Objectives of the service
The objective of the services is to provide bespoke satellite-based analyses to support the management practices of Transmission and Distribution System Operators (TSOs and DSOs, respectively).
A safe, secure and reliable supply of electricity is vital, therefore the electrical grid is a crucial element. TSOs have to control the safety of the infrastructures through regular monitoring and maintenance. In wooded areas, vegetation can quickly become a threat to the network safety: a tree falling on high voltage lines or a pylon, vegetation growing underneath the power lines or branches coming too close to them. Non-authorised activities that occur in the Right Of Way (ROW), i.e. the strip of land immediately below and adjacent to a transmission line, can also pose severe risks to the infrastructures. The cost impact of traditional change detection and vegetation management services is significant. Therefore, the challenge for the TSOs is to guarantee maximum safety while striving on saving costs.
For this purpose, GMV NSL will develop pioneer automatic services to leverage Earth Observation (EO) data and state-of-the-art Machine Learning algorithms to provide measurable and objective information along the power lines.
Users and their needs
GMV NSL services are targeted at Transmission and Distribution System Operators of electricity across Europe.

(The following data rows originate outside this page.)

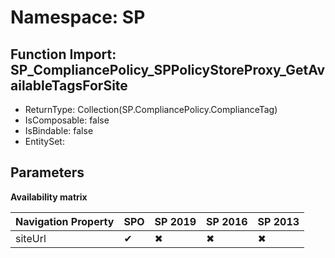 # Namespace: SP

## Function Import: SP_CompliancePolicy_SPPolicyStoreProxy_GetAvailableTagsForSite

- ReturnType: Collection(SP.CompliancePolicy.ComplianceTag)
- IsComposable: false
- IsBindable: false
- EntitySet: 

## Parameters

**Availability matrix**

Navigation Property | SPO | SP 2019 | SP 2016 | SP 2013
----------|-----|---------|---------|--------
siteUrl | ✔ | ✖ | ✖ | ✖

The services have been designed to meet users' needs, identified through conversations with the stakeholders involved in the project, i.e. nine TSOs belonging to ENTSO-E, the European Network of Transmission System Operators for Electricity.
In particular, users have expressed the need to:
ensure the continuous supply of power;
ensure the safety of infrastructure and operators, through efficient monitoring of the network at a limited cost;
guarantee smart scheduling of maintenance tasks;
decrease the risk of network failure by efficiently managing vegetation along power lines;
be aware of activities that occur in the ROW;
rapidly deal with the impacts posed by disasters;
smoothly integrate new services into their work practices.
The project faces numerous challenges, among which are the highly accurate estimation of vegetation and object parameters, the variety of environmental and meteorological conditions across Europe and the fast track image acquisition, processing and delivery in case of disasters.
The services will hence make use of cutting edge machine learning approaches to extract as much information as possible from satellite imagery and generate easily readable geospatial products.
Service/ system concept
The vision for the services is to provide users with accurate information about what is happening or has happened, and which is the status of the vegetation (trees, shrubs) along the thousands of kilometres of their power network.
The three services aiming to address the needs of the TSOs are:
Vegetation Management: large scale monitoring and prioritisation support for vegetation management (e.g., pruning, clipping) in the ROW;
Change Detection: automatic detection and alert of anomalies (e.g., man-made objects, disposal of vegetation) in the ROW;
Disaster Management: fast provision (few days) of geospatial information in support of post-disaster management activities, immediately following a disaster impacting the energy network infrastructure.
The services strive to contribute to ensuring a secure and reliable supply of electricity, while reducing costs and enhancing management efficiency, by complementing traditional management of the energy network infrastructure with digital mapping, monitoring and change detection based on satellite observations.
Satellite imagery is the core source of data for the generation of geospatial products, and the backend system is a suite of information extraction and enrichment pipelines.
During the project, use cases will be implemented to showcase the services in a real-world scenario.
Space Added Value
The services will make use of multi-source datasets where Earth Observation (EO) data will be the key asset, mainly but not limited to very high resolution (VHR) and high resolution optical imagery.
GMV NSL will use advanced EO and machine learning techniques, as well as in-situ observations of tree height or objects in the ROW, when made available by the customer, to validate the analyses. Some examples of applications are:
Satellite data and change detection analyses to map trees, shrubs and activities that occur in the ROW. The image below shows a vegetation mask map derived from VHR images.
Automatic analysis of satellite-derived data to inform about the risk posed to transmission lines by vegetation or man-made objects in the ROW. Risk thresholds are defined taking into account the TSOs’ management practices. The following image shows an early alert map indicating risk zones.
The project is the demonstration phase of a previous ESA feasibility study, and kicked off at the beginning of February 2022. Since then, the SMARTGRIDS-DEMO team held interviews with single users to gather additional needs if any and consolidate the requirements.
The team has also been busy designing the algorithms pipelines the services rely upon. First activities of developments have also started, with the aim of adapting and evolving any in-house components and developing new ones.
A User Meeting was successfully held at the beginning of May to show the users the first preliminary results coming from these development activities.
The BDR - CDR milestone is scheduled for the end of May 2022.